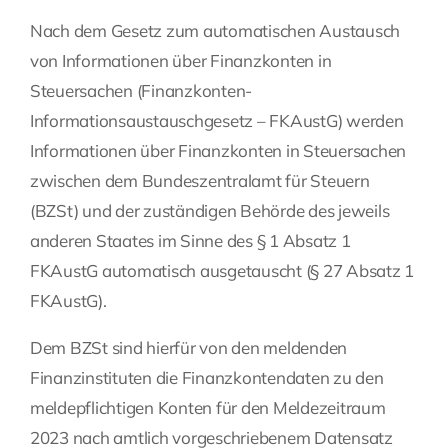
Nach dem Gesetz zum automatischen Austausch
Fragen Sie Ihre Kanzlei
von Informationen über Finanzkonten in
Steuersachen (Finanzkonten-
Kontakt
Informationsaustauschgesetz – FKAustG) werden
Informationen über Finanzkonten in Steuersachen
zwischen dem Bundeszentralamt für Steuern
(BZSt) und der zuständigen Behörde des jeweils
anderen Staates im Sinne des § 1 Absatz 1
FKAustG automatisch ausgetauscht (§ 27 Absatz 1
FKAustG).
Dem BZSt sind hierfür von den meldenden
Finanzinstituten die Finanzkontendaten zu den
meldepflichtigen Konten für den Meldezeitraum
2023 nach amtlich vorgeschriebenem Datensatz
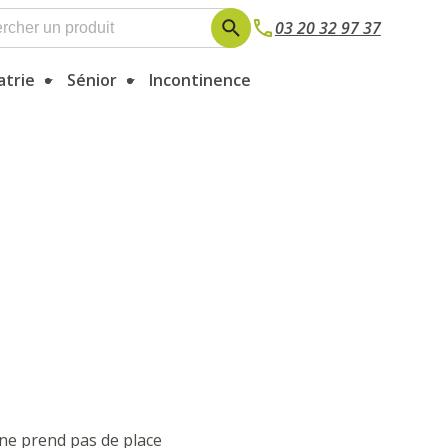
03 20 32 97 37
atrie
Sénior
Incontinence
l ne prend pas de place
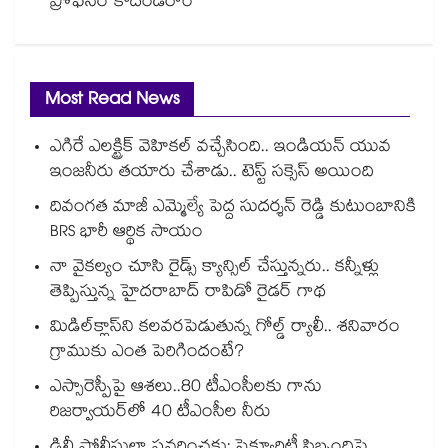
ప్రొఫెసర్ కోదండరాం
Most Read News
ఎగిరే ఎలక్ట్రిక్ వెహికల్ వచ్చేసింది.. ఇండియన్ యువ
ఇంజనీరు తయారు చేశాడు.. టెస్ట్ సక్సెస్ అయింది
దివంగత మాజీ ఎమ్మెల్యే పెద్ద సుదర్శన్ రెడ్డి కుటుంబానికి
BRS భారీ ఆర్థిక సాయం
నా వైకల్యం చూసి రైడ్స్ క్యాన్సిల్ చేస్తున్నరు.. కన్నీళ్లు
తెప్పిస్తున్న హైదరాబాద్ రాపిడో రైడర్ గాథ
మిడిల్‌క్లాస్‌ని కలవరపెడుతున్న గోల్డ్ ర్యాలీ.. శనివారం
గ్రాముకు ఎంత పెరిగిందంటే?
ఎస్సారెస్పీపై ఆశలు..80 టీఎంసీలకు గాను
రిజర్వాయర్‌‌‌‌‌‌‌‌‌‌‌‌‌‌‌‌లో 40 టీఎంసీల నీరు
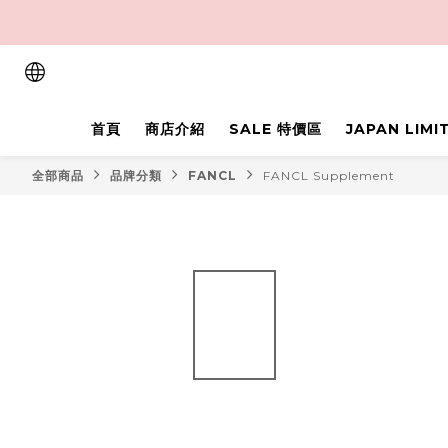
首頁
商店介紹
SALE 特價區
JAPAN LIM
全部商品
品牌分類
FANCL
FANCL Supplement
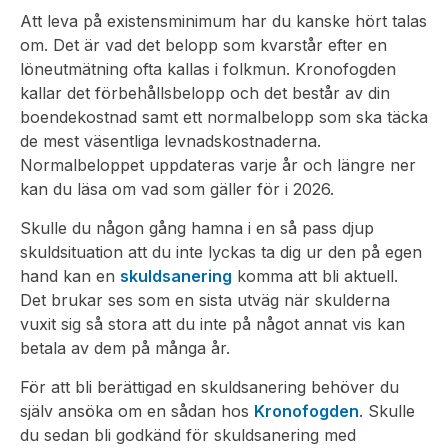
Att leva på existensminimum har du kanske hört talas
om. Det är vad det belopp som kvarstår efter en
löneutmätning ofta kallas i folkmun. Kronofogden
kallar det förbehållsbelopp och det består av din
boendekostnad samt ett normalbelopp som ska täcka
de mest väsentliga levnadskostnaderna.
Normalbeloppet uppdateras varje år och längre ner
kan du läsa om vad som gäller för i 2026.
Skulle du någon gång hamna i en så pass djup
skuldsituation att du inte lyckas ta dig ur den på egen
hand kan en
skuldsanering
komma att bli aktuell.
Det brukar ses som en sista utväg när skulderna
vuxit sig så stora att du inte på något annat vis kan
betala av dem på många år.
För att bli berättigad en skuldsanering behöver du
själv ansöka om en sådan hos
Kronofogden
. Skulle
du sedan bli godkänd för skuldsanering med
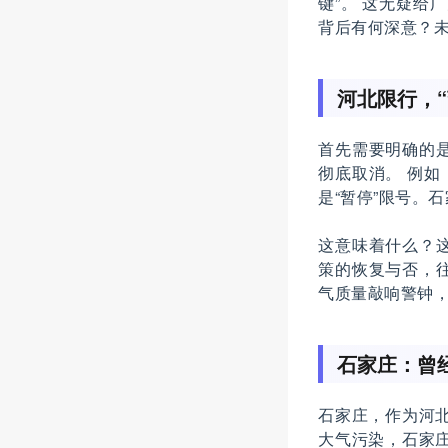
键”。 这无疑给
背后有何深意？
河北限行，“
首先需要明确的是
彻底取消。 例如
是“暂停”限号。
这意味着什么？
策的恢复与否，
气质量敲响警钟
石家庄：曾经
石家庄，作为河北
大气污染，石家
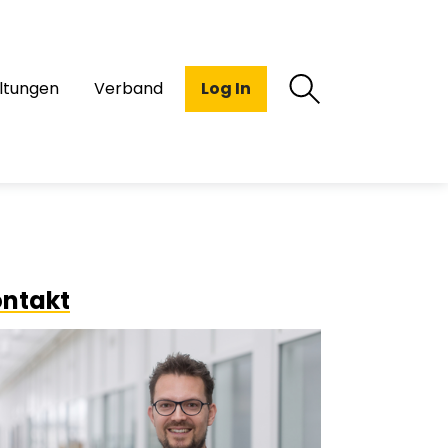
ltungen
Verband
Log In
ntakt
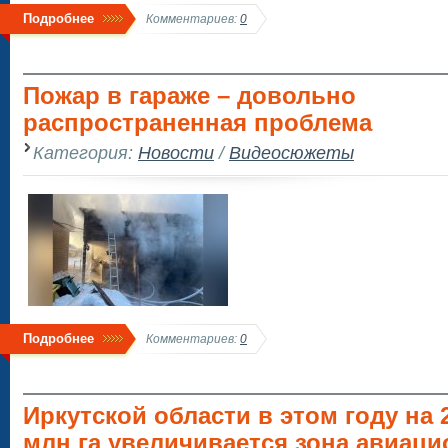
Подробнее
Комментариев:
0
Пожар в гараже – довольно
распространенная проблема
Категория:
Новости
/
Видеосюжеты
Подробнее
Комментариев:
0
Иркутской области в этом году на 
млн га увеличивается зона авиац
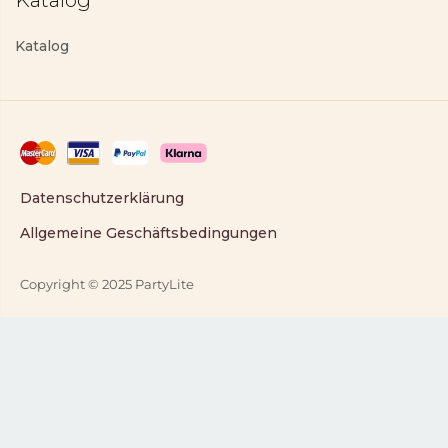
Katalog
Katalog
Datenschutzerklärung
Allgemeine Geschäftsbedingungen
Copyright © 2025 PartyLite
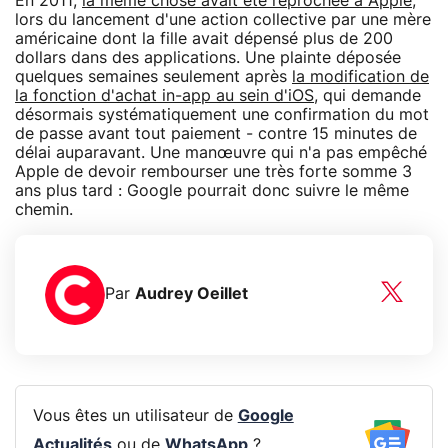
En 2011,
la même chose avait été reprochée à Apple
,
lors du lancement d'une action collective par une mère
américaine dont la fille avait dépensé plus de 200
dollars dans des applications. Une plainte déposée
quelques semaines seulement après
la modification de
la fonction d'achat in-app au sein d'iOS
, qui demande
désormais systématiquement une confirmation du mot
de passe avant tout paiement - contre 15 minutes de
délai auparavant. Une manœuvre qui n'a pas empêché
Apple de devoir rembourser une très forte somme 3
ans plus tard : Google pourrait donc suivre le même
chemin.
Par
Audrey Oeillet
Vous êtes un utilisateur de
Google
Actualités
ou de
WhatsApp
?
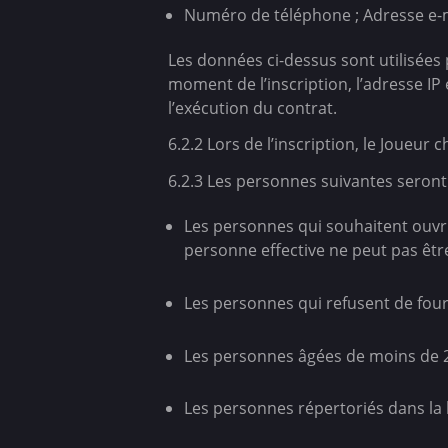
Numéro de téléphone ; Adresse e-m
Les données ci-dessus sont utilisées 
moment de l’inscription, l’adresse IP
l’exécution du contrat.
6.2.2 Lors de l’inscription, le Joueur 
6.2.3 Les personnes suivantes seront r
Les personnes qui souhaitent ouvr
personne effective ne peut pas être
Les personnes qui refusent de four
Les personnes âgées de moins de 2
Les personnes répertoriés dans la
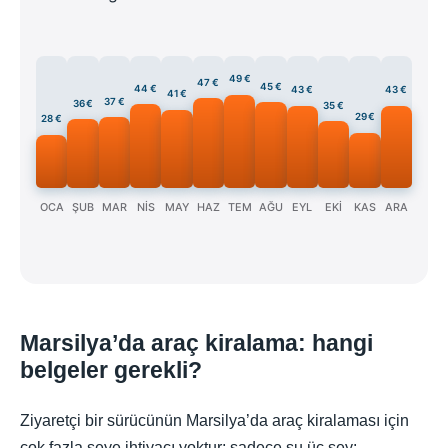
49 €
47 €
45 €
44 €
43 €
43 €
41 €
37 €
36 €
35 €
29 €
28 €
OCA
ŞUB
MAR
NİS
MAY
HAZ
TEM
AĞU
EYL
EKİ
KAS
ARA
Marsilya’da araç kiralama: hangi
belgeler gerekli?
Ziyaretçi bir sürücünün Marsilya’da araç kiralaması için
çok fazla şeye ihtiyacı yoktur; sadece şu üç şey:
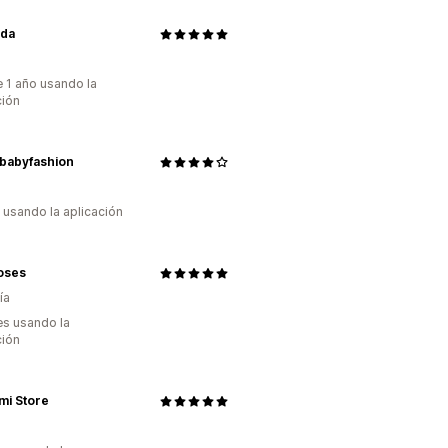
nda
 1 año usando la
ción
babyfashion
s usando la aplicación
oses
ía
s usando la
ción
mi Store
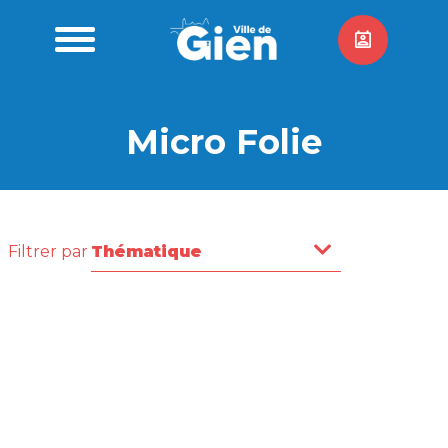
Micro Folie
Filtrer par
┄┄┄┄┄┄┄┄┄┄┄┄┄┄┄┄┄┄┄┄
→ TASK STATEMENT
Nothing but the lines above, starting at the line that contains "Иркутской области в этом году на" and ending at the line that contains "Vous êtes un utilisateur de", should be given again, exactly and without the pictures.

→ THE COMPLETED TASK
Иркутской области в этом году на 
млн га увеличивается зона авиац
Katalog
Katalog
Datenschutzerklärung
Allgemeine Geschäftsbedingungen
Copyright © 2025 PartyLite
En 2011,
la même chose avait été reprochée à Apple
,
lors du lancement d'une action collective par une mère
américaine dont la fille avait dépensé plus de 200
dollars dans des applications. Une plainte déposée
quelques semaines seulement après
la modification de
la fonction d'achat in-app au sein d'iOS
, qui demande
désormais systématiquement une confirmation du mot
de passe avant tout paiement - contre 15 minutes de
délai auparavant. Une manœuvre qui n'a pas empêché
Apple de devoir rembourser une très forte somme 3
ans plus tard : Google pourrait donc suivre le même
chemin.
Par
Audrey Oeillet
Vous êtes un utilisateur de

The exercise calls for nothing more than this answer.